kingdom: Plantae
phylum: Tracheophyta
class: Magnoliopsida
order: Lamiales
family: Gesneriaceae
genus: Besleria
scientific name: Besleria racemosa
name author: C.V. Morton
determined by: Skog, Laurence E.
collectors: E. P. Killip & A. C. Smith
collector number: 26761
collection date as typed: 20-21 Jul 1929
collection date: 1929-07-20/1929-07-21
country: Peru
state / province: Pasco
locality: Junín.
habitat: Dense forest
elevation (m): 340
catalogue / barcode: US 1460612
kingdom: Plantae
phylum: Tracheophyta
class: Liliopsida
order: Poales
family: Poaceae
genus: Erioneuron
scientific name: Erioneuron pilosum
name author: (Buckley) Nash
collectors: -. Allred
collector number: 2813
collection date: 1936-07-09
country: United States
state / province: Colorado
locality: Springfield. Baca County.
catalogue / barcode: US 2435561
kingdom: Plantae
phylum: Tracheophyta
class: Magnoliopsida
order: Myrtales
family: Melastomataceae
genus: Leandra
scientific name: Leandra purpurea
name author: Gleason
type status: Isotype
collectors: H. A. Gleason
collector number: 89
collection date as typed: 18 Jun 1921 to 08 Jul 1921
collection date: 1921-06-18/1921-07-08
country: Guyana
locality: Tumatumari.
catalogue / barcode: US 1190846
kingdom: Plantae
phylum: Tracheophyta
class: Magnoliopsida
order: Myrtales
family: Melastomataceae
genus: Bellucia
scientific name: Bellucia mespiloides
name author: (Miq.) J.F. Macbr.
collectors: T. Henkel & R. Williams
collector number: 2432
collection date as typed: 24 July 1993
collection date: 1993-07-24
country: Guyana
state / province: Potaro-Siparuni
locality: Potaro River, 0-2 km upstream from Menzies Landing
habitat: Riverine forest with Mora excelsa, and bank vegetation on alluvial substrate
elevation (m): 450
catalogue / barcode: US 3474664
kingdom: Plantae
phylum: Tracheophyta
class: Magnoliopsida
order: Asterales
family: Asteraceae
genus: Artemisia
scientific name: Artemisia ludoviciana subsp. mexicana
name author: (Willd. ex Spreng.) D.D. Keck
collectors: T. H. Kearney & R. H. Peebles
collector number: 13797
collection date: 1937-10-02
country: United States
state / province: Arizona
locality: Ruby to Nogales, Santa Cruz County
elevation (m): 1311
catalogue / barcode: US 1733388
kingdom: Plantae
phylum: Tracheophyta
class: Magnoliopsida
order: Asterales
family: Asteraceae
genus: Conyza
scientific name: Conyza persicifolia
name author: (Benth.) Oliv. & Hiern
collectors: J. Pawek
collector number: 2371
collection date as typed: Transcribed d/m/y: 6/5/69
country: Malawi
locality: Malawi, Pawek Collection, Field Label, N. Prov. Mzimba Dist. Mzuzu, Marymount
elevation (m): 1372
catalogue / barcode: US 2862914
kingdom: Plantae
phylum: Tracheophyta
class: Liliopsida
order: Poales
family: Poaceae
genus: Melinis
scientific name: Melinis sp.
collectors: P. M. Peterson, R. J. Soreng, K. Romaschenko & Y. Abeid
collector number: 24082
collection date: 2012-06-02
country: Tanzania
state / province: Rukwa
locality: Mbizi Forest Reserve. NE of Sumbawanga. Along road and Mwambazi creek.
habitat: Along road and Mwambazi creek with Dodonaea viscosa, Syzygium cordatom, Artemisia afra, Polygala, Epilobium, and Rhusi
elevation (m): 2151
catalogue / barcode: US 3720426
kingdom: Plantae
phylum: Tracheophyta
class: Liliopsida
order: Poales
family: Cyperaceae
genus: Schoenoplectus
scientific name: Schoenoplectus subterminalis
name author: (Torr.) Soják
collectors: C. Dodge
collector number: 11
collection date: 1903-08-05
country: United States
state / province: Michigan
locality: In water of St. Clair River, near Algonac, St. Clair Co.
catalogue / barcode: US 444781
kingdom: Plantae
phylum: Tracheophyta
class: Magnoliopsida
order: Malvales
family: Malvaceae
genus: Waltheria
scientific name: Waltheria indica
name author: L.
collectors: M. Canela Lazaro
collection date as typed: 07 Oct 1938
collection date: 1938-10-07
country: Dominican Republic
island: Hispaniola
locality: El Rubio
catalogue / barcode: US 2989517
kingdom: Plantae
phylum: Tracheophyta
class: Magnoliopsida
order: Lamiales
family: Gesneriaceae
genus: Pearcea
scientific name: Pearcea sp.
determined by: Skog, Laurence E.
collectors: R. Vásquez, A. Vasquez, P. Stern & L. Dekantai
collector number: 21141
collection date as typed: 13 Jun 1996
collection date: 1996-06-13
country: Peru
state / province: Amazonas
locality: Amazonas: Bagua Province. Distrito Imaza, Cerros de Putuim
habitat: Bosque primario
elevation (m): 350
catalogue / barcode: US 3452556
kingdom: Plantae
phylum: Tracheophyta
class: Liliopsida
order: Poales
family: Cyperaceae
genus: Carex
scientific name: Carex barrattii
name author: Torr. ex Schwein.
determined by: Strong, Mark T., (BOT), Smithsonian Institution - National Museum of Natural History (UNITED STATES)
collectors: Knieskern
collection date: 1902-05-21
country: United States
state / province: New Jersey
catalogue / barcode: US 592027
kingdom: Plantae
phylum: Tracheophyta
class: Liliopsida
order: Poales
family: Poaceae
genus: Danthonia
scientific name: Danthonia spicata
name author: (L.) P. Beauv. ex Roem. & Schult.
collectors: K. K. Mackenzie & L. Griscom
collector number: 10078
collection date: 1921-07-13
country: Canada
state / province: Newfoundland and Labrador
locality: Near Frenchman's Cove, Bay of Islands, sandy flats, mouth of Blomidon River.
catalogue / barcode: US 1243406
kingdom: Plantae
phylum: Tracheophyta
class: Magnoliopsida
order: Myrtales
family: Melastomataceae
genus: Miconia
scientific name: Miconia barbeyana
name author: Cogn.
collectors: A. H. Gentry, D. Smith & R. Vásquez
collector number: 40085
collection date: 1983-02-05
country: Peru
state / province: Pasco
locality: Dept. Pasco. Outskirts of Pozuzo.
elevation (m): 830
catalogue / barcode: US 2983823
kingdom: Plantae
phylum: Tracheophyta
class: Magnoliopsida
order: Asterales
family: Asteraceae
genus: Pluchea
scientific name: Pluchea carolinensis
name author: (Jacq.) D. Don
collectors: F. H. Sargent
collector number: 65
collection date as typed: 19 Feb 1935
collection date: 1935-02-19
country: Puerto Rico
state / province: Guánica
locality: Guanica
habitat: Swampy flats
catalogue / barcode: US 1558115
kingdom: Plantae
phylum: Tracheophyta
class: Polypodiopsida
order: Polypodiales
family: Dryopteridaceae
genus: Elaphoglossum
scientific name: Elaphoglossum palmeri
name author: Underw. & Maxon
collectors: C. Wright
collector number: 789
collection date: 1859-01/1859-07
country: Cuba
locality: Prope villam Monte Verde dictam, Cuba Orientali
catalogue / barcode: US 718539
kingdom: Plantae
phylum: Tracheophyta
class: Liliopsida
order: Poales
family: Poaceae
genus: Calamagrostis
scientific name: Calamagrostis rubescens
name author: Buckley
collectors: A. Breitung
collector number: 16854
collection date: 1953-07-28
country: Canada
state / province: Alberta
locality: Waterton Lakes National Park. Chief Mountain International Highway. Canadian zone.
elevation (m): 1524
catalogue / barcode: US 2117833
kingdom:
──────
**Your instructions**.
Write out all of the material above again, switching each "locality" to "site" and leaving everything else unchanged.

**Task output**.
kingdom: Plantae
phylum: Tracheophyta
class: Magnoliopsida
order: Lamiales
family: Gesneriaceae
genus: Besleria
scientific name: Besleria racemosa
name author: C.V. Morton
determined by: Skog, Laurence E.
collectors: E. P. Killip & A. C. Smith
collector number: 26761
collection date as typed: 20-21 Jul 1929
collection date: 1929-07-20/1929-07-21
country: Peru
state / province: Pasco
site: Junín.
habitat: Dense forest
elevation (m): 340
catalogue / barcode: US 1460612
kingdom: Plantae
phylum: Tracheophyta
class: Liliopsida
order: Poales
family: Poaceae
genus: Erioneuron
scientific name: Erioneuron pilosum
name author: (Buckley) Nash
collectors: -. Allred
collector number: 2813
collection date: 1936-07-09
country: United States
state / province: Colorado
site: Springfield. Baca County.
catalogue / barcode: US 2435561
kingdom: Plantae
phylum: Tracheophyta
class: Magnoliopsida
order: Myrtales
family: Melastomataceae
genus: Leandra
scientific name: Leandra purpurea
name author: Gleason
type status: Isotype
collectors: H. A. Gleason
collector number: 89
collection date as typed: 18 Jun 1921 to 08 Jul 1921
collection date: 1921-06-18/1921-07-08
country: Guyana
site: Tumatumari.
catalogue / barcode: US 1190846
kingdom: Plantae
phylum: Tracheophyta
class: Magnoliopsida
order: Myrtales
family: Melastomataceae
genus: Bellucia
scientific name: Bellucia mespiloides
name author: (Miq.) J.F. Macbr.
collectors: T. Henkel & R. Williams
collector number: 2432
collection date as typed: 24 July 1993
collection date: 1993-07-24
country: Guyana
state / province: Potaro-Siparuni
site: Potaro River, 0-2 km upstream from Menzies Landing
habitat: Riverine forest with Mora excelsa, and bank vegetation on alluvial substrate
elevation (m): 450
catalogue / barcode: US 3474664
kingdom: Plantae
phylum: Tracheophyta
class: Magnoliopsida
order: Asterales
family: Asteraceae
genus: Artemisia
scientific name: Artemisia ludoviciana subsp. mexicana
name author: (Willd. ex Spreng.) D.D. Keck
collectors: T. H. Kearney & R. H. Peebles
collector number: 13797
collection date: 1937-10-02
country: United States
state / province: Arizona
site: Ruby to Nogales, Santa Cruz County
elevation (m): 1311
catalogue / barcode: US 1733388
kingdom: Plantae
phylum: Tracheophyta
class: Magnoliopsida
order: Asterales
family: Asteraceae
genus: Conyza
scientific name: Conyza persicifolia
name author: (Benth.) Oliv. & Hiern
collectors: J. Pawek
collector number: 2371
collection date as typed: Transcribed d/m/y: 6/5/69
country: Malawi
site: Malawi, Pawek Collection, Field Label, N. Prov. Mzimba Dist. Mzuzu, Marymount
elevation (m): 1372
catalogue / barcode: US 2862914
kingdom: Plantae
phylum: Tracheophyta
class: Liliopsida
order: Poales
family: Poaceae
genus: Melinis
scientific name: Melinis sp.
collectors: P. M. Peterson, R. J. Soreng, K. Romaschenko & Y. Abeid
collector number: 24082
collection date: 2012-06-02
country: Tanzania
state / province: Rukwa
site: Mbizi Forest Reserve. NE of Sumbawanga. Along road and Mwambazi creek.
habitat: Along road and Mwambazi creek with Dodonaea viscosa, Syzygium cordatom, Artemisia afra, Polygala, Epilobium, and Rhusi
elevation (m): 2151
catalogue / barcode: US 3720426
kingdom: Plantae
phylum: Tracheophyta
class: Liliopsida
order: Poales
family: Cyperaceae
genus: Schoenoplectus
scientific name: Schoenoplectus subterminalis
name author: (Torr.) Soják
collectors: C. Dodge
collector number: 11
collection date: 1903-08-05
country: United States
state / province: Michigan
site: In water of St. Clair River, near Algonac, St. Clair Co.
catalogue / barcode: US 444781
kingdom: Plantae
phylum: Tracheophyta
class: Magnoliopsida
order: Malvales
family: Malvaceae
genus: Waltheria
scientific name: Waltheria indica
name author: L.
collectors: M. Canela Lazaro
collection date as typed: 07 Oct 1938
collection date: 1938-10-07
country: Dominican Republic
island: Hispaniola
site: El Rubio
catalogue / barcode: US 2989517
kingdom: Plantae
phylum: Tracheophyta
class: Magnoliopsida
order: Lamiales
family: Gesneriaceae
genus: Pearcea
scientific name: Pearcea sp.
determined by: Skog, Laurence E.
collectors: R. Vásquez, A. Vasquez, P. Stern & L. Dekantai
collector number: 21141
collection date as typed: 13 Jun 1996
collection date: 1996-06-13
country: Peru
state / province: Amazonas
site: Amazonas: Bagua Province. Distrito Imaza, Cerros de Putuim
habitat: Bosque primario
elevation (m): 350
catalogue / barcode: US 3452556
kingdom: Plantae
phylum: Tracheophyta
class: Liliopsida
order: Poales
family: Cyperaceae
genus: Carex
scientific name: Carex barrattii
name author: Torr. ex Schwein.
determined by: Strong, Mark T., (BOT), Smithsonian Institution - National Museum of Natural History (UNITED STATES)
collectors: Knieskern
collection date: 1902-05-21
country: United States
state / province: New Jersey
catalogue / barcode: US 592027
kingdom: Plantae
phylum: Tracheophyta
class: Liliopsida
order: Poales
family: Poaceae
genus: Danthonia
scientific name: Danthonia spicata
name author: (L.) P. Beauv. ex Roem. & Schult.
collectors: K. K. Mackenzie & L. Griscom
collector number: 10078
collection date: 1921-07-13
country: Canada
state / province: Newfoundland and Labrador
site: Near Frenchman's Cove, Bay of Islands, sandy flats, mouth of Blomidon River.
catalogue / barcode: US 1243406
kingdom: Plantae
phylum: Tracheophyta
class: Magnoliopsida
order: Myrtales
family: Melastomataceae
genus: Miconia
scientific name: Miconia barbeyana
name author: Cogn.
collectors: A. H. Gentry, D. Smith & R. Vásquez
collector number: 40085
collection date: 1983-02-05
country: Peru
state / province: Pasco
site: Dept. Pasco. Outskirts of Pozuzo.
elevation (m): 830
catalogue / barcode: US 2983823
kingdom: Plantae
phylum: Tracheophyta
class: Magnoliopsida
order: Asterales
family: Asteraceae
genus: Pluchea
scientific name: Pluchea carolinensis
name author: (Jacq.) D. Don
collectors: F. H. Sargent
collector number: 65
collection date as typed: 19 Feb 1935
collection date: 1935-02-19
country: Puerto Rico
state / province: Guánica
site: Guanica
habitat: Swampy flats
catalogue / barcode: US 1558115
kingdom: Plantae
phylum: Tracheophyta
class: Polypodiopsida
order: Polypodiales
family: Dryopteridaceae
genus: Elaphoglossum
scientific name: Elaphoglossum palmeri
name author: Underw. & Maxon
collectors: C. Wright
collector number: 789
collection date: 1859-01/1859-07
country: Cuba
site: Prope villam Monte Verde dictam, Cuba Orientali
catalogue / barcode: US 718539
kingdom: Plantae
phylum: Tracheophyta
class: Liliopsida
order: Poales
family: Poaceae
genus: Calamagrostis
scientific name: Calamagrostis rubescens
name author: Buckley
collectors: A. Breitung
collector number: 16854
collection date: 1953-07-28
country: Canada
state / province: Alberta
site: Waterton Lakes National Park. Chief Mountain International Highway. Canadian zone.
elevation (m): 1524
catalogue / barcode: US 2117833
kingdom:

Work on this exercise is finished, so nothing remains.